India requires and then withdraws government approval for AI: The Indian government can’t seem to decide what level of regulation is appropriate for the AI industry.
Anthropic launches new models: Artificial intelligence startup Anthropic has launched a new model family, Claude 3, that competes with OpenAI’s GPT-4. We tested the flagship model (Claude 3 Opus) and found it impressive — but lacking in areas like current events.
Political deepfakes: A study by the Center for Countering Digital Hate (CCDH), a British non-profit organization, examines the growing amount of AI-generated disinformation — especially fake election-related images — on X (formerly Twitter) over the past year.
OpenAI vs. Musk: OpenAI says it plans to reject all of X CEO Elon Musk’s claims in a recent lawsuit, and suggested the billionaire entrepreneur — who co-founded the company — didn’t really have that much of an impact on OpenAI’s development and success.
Rufus Rating: Last month, Amazon announced that it would launch a new AI-powered chatbot, Rufus, inside the Amazon Shopping app for Android and iOS. We got early access — and were quickly disappointed by the lack of things Rufus can do (and do well).
More machine learning
Particles! How do they work; AI models have aided our understanding and prediction of molecular dynamics, conformation, and other aspects of the nanoscopic world that might otherwise require expensive, complex methods to test.
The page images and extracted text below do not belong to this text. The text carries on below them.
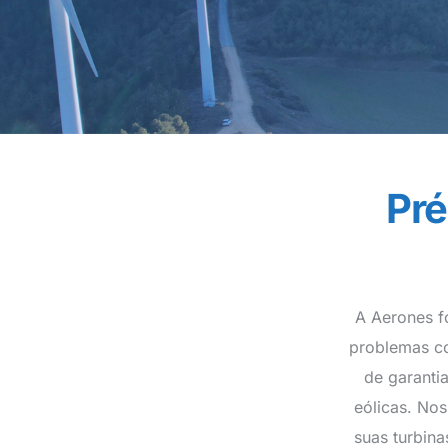
Pré
A Aerones f
problemas co
de garanti
eólicas. No
suas turbina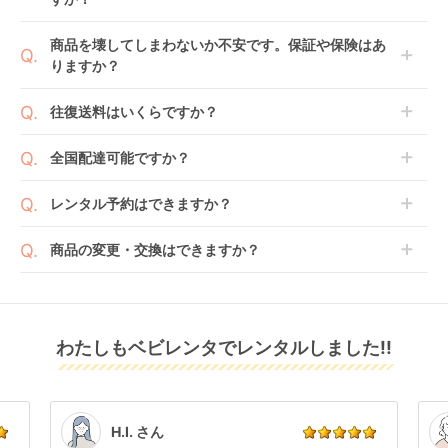
ます。
例えば4ヶ月の場合、3ヶ月レンタル＋1ヶ月延長とし
てご利用いただくか、もしくは6ヶ月レンタルご注文
商品によっては「新品」と「リユース品」を選べるも
商品を壊してしまわないか不安です。保証や保険はあ
の上で、早期にご返却ください。
のもございます。
りますか？
新品商品はメーカーから仕入れた状態のものをお送り
します。商品によっては入荷後に開封し組み立て及び
ベビレンタでは「安心補償オプション」をご用意して
往復送料はいくらですか？
走行テストを行う場合がございます。
おります。
また、新品商品はご注文後にメーカーからお取り寄せ
ご注文時に商品と一緒にカートへ入れ安心補償オプシ
送料は商品サイズによって異なります。商品をカート
全国配達可能ですか？
となる場合がございます。その際、メーカーの都合に
ョンをご購入ください。
へ入れ、カートページから住所を入力すると送料が確
よっては、表示されているお届け予定日よりも遅れる
２つのプランごとに補償内容は異なります。
認いただけます。
沖縄・離島をのぞくどこでも配送いたします。
場合や、在庫切れによりご注文をキャンセルさせてい
レンタル予約はできますか？
詳しくは
こちら
をご確認ください。
※空港への配達はご対応できかねますのであらかじめ
ただく場合がございます。あらかじめご了承くださ
ご了承ください。
ベビレンタでは配送日を180日後のお日にちまで指定
い。
商品の変更・交換はできますか？
可能ですので、商品のご注文時にご希望のお日にちに
※万が一キャンセルとなった場合には、代金は全額ご
配送日指定をしてください。レンタル開始日は到着日
発送前に限り可能です。
返金いたします。
の翌日となります。
通常、商品到着日の5日前には発送準備が完了してお
りますので、それ以降の受付は出来かねます。
リユース品は返却された商品を点検・クリーニングし
わたしもベビレンタでレンタルしました!!
また、レンタル期間の変更も商品発送前であれば変更
てお届けしております。そのため、小さなキズや使用
可能です。
感はございますが、故障や大きなキズ、シミなどのリ
商品やレンタル期間の変更は
こちら
からご連絡くださ
ペアできないものは除き、お客様にお出ししていま
い。
す。
点検清掃については
こちら
もご確認ください。
H.I. さん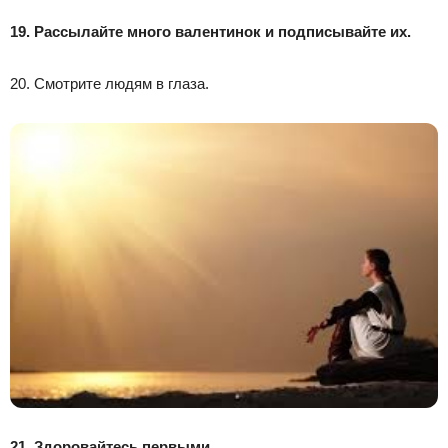
19. Рассылайте много валентинок и подписывайте их.
20. Смотрите людям в глаза.
21. Здоровайтесь первыми.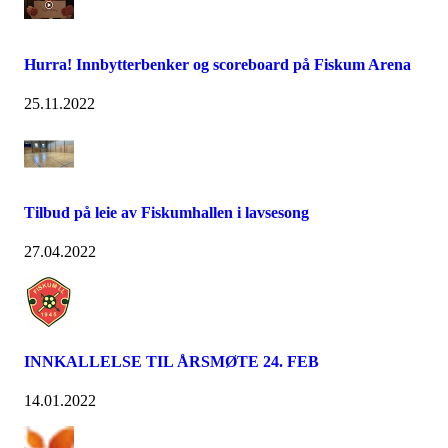
Hurra! Innbytterbenker og scoreboard på Fiskum Arena
25.11.2022
Tilbud på leie av Fiskumhallen i lavsesong
27.04.2022
INNKALLELSE TIL ÅRSMØTE 24. FEB
14.01.2022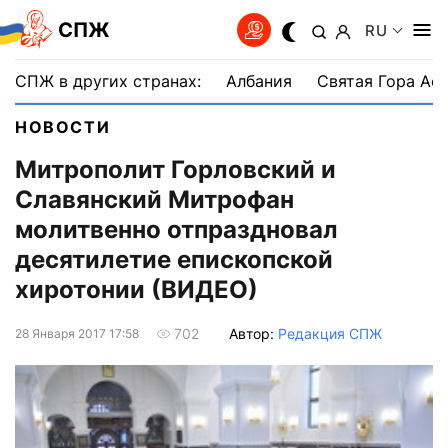
СПЖ
RU
СПЖ в других странах:
Албания
Святая Гора Аф
НОВОСТИ
Митрополит Горловский и
Славянский Митрофан
молитвенно отпраздновал
десятилетие епископской
хиротонии (ВИДЕО)
Автор:
Редакция СПЖ
702
28 Января 2017 17:58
You still need to verify, of course, but things like AlphaFold are quickly changing the field.
Microsoft has a new model called ViSNet, with the goal of predicting so-called structure-activity relationships, complex relationships between molecules and biological activity. It’s still quite experimental and definitely for researchers only, but it’s always great to see hard scientific problems tackled with cutting-edge technological means.
Researchers at the University of Manchester are looking specifically detecting and predicting variants of COVID-19less by pure structure like ViSNet and more by analyzing the very large sets of genetic data related to the evolution of the coronavirus.
“The unprecedented volume of genetic data generated during the pandemic requires improvements in our methods to analyze it thoroughly,” said lead researcher Thomas House. His colleague Roberto Cahuantzi added: “Our analysis serves as a proof of concept, demonstrating the potential use of machine learning methods as a warning tool for the early discovery of emerging large variants.”
AI can also design molecules, and several researchers have done so signed initiative asking for safety and ethics in this area. Although as David Baker (one of the world’s leading computational biophysicists) notes, “The potential benefits of protein design far outweigh the risks at this point.” Well, as a designer of AI protein designers I will they say that. However, we must be wary of regulation that makes no sense and impedes legitimate research while allowing bad actors freedom.
Atmospheric scientists at the University of Washington made an interesting claim based on AI analysis of 25 years of satellite imagery over Turkmenistan. In fact, the accepted notion that the economic turmoil after the fall of the Soviet Union led to reduced emissions may not be true — in fact, the opposite may have been the case.
“We find that the collapse of the Soviet Union appears to lead, paradoxically, to an increase in methane emissions,” said UW professor Alex Turner. The large data sets and lack of time to look at them made the subject a natural target for artificial intelligence, which led to this unexpected reversal.
Large language models are trained heavily on English source data, but this can affect more than the ability to use other languages. EPFL researchers looking at LlaMa-2’s “latent language” found that the model apparently reverts to English internally even when translating between French and Chinese. The researchers suggest, however, that there is more to this than a lazy translation process, and indeed the model has he structured his entire conceptual latent space around English concepts and representations. It matters? Probably. We should differentiate their datasets anyway.